The province, with the help of wealthy business leaders in Vancouver, will announce on Tuesday more than $200-million for social housing that will serve almost 1,000 of the city's poorest residents.

The announcement is the culmination of months of negotiations between Housing Minister Rich Coleman, Vancouver Mayor Gregor Robertson, and the business-led Streetohome Foundation to find money for eight social-housing projects that had stalled as the economy slowed.

"It's the single biggest commitment in Canada in housing by any regional government and it's a testament to how the city and the provincial government are working through some difficult issues," said a source knowledgeable about the deal. Premier Gordon Campbell, Mr. Coleman, Mr. Robertson and foundation representatives were set to announce the details on Tuesday morning, although condo marketer Bob Rennie hinted broadly at the deal in a speech to the development industry last week.

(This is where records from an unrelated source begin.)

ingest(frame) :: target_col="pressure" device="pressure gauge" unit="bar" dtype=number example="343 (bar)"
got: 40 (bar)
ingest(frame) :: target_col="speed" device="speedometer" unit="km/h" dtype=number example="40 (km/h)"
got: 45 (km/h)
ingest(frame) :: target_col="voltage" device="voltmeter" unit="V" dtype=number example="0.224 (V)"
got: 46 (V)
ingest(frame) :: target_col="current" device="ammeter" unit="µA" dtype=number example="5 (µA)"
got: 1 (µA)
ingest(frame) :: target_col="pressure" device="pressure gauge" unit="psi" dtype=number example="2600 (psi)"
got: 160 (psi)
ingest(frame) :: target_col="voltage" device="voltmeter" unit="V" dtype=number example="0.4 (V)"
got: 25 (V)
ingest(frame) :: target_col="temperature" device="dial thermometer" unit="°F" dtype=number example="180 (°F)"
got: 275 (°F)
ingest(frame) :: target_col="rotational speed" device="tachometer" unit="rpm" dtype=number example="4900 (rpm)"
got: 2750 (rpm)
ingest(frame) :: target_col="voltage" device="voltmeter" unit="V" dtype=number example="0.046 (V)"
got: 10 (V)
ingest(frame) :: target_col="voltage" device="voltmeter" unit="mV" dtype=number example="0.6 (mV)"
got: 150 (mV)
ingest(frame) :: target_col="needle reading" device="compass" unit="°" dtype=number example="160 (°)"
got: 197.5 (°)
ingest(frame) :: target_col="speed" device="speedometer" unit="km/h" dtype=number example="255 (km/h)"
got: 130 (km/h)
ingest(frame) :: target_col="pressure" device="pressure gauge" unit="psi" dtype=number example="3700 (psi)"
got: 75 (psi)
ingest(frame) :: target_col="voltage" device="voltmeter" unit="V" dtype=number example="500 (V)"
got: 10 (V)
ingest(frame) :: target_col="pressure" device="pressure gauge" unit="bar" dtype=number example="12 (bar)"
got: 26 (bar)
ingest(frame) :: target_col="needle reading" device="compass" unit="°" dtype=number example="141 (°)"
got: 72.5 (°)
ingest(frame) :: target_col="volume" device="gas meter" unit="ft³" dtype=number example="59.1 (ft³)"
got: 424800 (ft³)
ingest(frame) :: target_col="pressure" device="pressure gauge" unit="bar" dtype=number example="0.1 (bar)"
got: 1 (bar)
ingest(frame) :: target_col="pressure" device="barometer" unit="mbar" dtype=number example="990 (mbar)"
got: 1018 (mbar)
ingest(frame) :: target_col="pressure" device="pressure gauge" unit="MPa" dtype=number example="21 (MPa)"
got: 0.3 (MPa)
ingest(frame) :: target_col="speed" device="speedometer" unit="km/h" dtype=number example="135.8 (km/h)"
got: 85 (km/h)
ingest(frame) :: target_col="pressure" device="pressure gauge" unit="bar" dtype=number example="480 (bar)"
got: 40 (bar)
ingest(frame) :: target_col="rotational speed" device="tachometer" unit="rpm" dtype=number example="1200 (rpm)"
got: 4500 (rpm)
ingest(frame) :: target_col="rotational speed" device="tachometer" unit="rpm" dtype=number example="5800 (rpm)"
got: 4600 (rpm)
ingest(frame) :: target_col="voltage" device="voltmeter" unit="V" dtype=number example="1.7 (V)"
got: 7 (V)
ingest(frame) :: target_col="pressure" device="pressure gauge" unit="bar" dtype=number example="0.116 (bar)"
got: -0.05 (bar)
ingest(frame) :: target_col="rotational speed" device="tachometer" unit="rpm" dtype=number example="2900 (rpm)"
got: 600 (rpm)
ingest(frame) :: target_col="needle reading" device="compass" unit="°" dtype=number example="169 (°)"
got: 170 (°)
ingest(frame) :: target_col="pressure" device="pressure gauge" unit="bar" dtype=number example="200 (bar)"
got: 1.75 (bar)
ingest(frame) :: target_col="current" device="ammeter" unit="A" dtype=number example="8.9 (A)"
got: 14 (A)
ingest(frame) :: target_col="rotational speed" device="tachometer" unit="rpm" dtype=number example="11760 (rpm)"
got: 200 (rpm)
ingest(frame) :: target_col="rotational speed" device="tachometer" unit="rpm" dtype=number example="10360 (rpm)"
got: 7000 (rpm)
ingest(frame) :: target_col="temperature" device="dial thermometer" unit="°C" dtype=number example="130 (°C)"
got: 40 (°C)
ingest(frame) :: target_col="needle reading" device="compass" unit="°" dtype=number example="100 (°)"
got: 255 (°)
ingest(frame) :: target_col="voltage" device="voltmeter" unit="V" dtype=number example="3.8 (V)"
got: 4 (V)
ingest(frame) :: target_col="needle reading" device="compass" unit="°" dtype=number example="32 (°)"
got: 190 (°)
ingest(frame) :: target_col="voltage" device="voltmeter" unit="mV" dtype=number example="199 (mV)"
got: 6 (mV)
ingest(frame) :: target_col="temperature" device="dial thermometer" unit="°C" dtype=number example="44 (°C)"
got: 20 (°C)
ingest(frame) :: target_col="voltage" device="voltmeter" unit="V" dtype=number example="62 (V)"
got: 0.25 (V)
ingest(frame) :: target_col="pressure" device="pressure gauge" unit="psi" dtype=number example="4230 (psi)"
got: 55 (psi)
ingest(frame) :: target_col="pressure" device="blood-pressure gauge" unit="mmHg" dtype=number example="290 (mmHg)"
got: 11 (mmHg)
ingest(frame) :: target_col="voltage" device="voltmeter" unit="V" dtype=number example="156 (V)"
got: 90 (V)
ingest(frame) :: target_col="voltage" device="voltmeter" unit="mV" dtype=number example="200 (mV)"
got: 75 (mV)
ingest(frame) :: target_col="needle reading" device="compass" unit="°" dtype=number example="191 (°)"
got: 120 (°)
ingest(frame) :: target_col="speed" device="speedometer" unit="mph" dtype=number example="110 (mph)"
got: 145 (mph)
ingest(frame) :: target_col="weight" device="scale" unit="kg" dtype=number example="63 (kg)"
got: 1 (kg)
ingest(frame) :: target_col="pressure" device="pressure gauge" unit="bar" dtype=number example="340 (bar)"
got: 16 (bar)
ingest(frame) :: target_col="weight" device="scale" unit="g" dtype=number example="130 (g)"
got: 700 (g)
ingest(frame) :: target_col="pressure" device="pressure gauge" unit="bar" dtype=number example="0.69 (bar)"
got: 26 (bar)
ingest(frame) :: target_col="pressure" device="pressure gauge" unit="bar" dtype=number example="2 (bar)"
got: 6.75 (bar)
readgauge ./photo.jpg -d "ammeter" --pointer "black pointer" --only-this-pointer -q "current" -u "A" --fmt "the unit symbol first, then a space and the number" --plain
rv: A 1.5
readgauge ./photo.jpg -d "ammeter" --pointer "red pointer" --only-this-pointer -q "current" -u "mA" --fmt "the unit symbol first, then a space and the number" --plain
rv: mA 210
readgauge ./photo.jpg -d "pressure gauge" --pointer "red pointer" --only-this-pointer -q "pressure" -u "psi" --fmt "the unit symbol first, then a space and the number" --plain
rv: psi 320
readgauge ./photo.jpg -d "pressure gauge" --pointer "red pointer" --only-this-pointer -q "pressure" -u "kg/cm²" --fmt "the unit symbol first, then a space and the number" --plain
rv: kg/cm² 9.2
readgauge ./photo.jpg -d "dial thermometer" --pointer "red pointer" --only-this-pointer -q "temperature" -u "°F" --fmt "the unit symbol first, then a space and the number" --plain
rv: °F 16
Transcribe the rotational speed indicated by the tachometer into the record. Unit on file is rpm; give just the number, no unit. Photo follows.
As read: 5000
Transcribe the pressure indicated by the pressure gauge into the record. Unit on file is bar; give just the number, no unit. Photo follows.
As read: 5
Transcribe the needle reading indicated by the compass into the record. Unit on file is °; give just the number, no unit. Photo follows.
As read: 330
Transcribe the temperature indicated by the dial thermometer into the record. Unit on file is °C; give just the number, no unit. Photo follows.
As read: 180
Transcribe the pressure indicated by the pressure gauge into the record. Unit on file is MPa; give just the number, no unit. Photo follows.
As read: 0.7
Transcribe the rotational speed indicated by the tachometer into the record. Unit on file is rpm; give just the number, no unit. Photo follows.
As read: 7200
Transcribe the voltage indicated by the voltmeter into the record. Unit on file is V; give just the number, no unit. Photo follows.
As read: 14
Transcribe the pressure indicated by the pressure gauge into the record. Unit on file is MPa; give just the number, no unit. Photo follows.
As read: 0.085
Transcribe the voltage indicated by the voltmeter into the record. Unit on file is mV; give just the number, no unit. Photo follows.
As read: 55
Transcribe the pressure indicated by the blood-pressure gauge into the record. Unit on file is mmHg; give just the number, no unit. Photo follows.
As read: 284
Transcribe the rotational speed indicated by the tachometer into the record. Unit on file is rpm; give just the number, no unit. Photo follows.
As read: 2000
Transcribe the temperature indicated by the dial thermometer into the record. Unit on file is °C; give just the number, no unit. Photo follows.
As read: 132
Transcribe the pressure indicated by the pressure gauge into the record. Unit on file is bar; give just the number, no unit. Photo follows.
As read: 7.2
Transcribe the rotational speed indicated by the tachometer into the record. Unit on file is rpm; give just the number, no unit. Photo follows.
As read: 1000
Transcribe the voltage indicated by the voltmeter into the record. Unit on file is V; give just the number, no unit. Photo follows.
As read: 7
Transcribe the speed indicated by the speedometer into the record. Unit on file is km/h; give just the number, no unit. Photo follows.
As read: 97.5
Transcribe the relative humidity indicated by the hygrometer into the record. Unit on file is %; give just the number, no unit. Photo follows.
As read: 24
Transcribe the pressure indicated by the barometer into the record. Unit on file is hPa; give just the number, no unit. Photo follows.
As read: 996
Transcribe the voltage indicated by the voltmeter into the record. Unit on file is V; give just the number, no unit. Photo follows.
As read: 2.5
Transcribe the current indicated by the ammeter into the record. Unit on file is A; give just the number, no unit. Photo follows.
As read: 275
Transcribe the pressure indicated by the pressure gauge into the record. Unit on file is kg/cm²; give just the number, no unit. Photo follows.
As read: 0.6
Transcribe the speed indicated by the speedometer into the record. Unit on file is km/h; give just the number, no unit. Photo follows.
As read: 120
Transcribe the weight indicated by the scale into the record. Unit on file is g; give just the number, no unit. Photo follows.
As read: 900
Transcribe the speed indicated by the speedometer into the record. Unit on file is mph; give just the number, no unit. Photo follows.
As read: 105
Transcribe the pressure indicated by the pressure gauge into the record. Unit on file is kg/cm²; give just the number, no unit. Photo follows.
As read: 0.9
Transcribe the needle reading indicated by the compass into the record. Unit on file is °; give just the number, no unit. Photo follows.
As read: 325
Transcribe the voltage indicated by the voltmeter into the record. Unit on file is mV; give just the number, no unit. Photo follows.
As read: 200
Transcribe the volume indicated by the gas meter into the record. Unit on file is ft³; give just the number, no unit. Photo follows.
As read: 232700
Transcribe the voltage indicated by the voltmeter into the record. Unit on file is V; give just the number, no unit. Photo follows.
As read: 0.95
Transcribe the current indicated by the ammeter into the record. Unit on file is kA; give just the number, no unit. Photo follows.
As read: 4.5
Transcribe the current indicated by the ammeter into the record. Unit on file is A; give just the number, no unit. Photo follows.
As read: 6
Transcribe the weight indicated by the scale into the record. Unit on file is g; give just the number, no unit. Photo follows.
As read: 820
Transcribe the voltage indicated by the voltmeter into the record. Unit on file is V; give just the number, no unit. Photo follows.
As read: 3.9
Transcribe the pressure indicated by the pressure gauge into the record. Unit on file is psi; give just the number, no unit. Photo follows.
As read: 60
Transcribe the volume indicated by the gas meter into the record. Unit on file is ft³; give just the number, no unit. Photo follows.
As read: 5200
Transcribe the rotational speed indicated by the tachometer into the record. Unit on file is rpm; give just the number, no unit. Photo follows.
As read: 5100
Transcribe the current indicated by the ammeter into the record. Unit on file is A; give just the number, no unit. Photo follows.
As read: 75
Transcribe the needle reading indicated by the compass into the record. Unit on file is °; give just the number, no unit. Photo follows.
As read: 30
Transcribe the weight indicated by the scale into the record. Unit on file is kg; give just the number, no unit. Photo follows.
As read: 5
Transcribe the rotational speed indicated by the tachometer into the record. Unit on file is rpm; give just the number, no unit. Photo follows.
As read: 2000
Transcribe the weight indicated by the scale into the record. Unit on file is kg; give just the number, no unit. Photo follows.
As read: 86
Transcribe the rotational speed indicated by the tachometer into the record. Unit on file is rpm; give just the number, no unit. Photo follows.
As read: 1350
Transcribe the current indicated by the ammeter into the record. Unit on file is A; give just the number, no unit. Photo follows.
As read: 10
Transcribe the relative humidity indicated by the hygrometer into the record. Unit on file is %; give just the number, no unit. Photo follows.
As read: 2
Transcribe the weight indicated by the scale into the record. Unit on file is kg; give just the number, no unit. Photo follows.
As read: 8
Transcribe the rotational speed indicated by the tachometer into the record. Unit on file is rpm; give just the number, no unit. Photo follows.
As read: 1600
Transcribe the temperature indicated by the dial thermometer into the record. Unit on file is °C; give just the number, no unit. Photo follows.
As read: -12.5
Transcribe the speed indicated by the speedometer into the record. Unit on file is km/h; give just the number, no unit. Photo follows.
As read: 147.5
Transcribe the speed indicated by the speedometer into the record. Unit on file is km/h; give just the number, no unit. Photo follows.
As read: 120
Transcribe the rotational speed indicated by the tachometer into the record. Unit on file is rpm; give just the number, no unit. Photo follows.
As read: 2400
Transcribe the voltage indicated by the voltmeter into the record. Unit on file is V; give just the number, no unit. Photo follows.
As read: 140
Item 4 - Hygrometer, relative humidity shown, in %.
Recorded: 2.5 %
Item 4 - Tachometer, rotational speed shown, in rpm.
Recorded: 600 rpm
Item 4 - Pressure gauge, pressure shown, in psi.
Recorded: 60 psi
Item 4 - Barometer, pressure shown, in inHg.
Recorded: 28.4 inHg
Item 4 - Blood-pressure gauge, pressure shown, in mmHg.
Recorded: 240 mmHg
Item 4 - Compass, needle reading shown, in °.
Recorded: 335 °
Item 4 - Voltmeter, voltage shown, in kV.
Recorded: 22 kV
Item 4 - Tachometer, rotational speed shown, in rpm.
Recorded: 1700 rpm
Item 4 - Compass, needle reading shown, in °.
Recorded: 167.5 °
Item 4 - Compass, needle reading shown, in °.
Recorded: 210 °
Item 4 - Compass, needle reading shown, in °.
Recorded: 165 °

The massive funding announcement is a victory for the city in its efforts to tackle homelessness, a grand finale for what has been Mr. Coleman's ambitious housing agenda for the past three years, and a breakthrough in Streetohome's bid to find a major project to support.

The foundation was created more than two years ago to channel private money into homelessness initiatives. But the group, whose board includes mining magnate Frank Giustra, Mr. Rennie, Strand Properties CEO John Mackay, Vancity CEO Tamara Vrooman and others, has struggled to find a major housing project that wasn't a duplication of what the government was already doing. (It has contributed money to smaller projects.)

Sources say that the foundation's board was convinced that seed money from its donors would help Mr. Coleman persuade his cabinet colleagues to come in with the remainder of the dollars needed for the eight sites.

The foundation's contribution will be kicked off with a donation of $5-million from a prominent local businessman. A subsequent Streetohome fundraising campaign is expected to bring in more than $20-million.

The city has already donated the land for the sites, and has negotiated with Mr. Coleman to provide additional capital for future social-housing projects in exchange for this deal.

The money will enable construction to start almost immediately on the eight projects, with completions expected between 2011 and 2013.

The province and city announced an agreement in November, 2007, under then mayor Sam Sullivan, to fast-track the 14 housing projects by streamlining the usual city processes. Mr. Sullivan was also instrumental in helping create the Streetohome Foundation.

Six projects got started in the 12 months preceding the Winter Olympics in Vancouver. Many housing advocates feared the other eight projects would quietly wither away once the glare of international attention on Vancouver's homelessness problems disappeared.

Homelessness has been one of Mr. Robertson's priorities since he and his Vision Vancouver team were elected in November, 2008. The city pushed to open eight additional shelters in the past year and a half, which cut the numbers of people living on the street by half.

A homeless count done in March showed 400 people sleeping on the streets and 1,400 in shelters. A count done two years previous showed 800 people sleeping outside and 900 in shelters.

The push at Vancouver city hall is to move people from shelters into the new social-housing projects or, in the interim, some kind of temporary housing that's better than a shelter.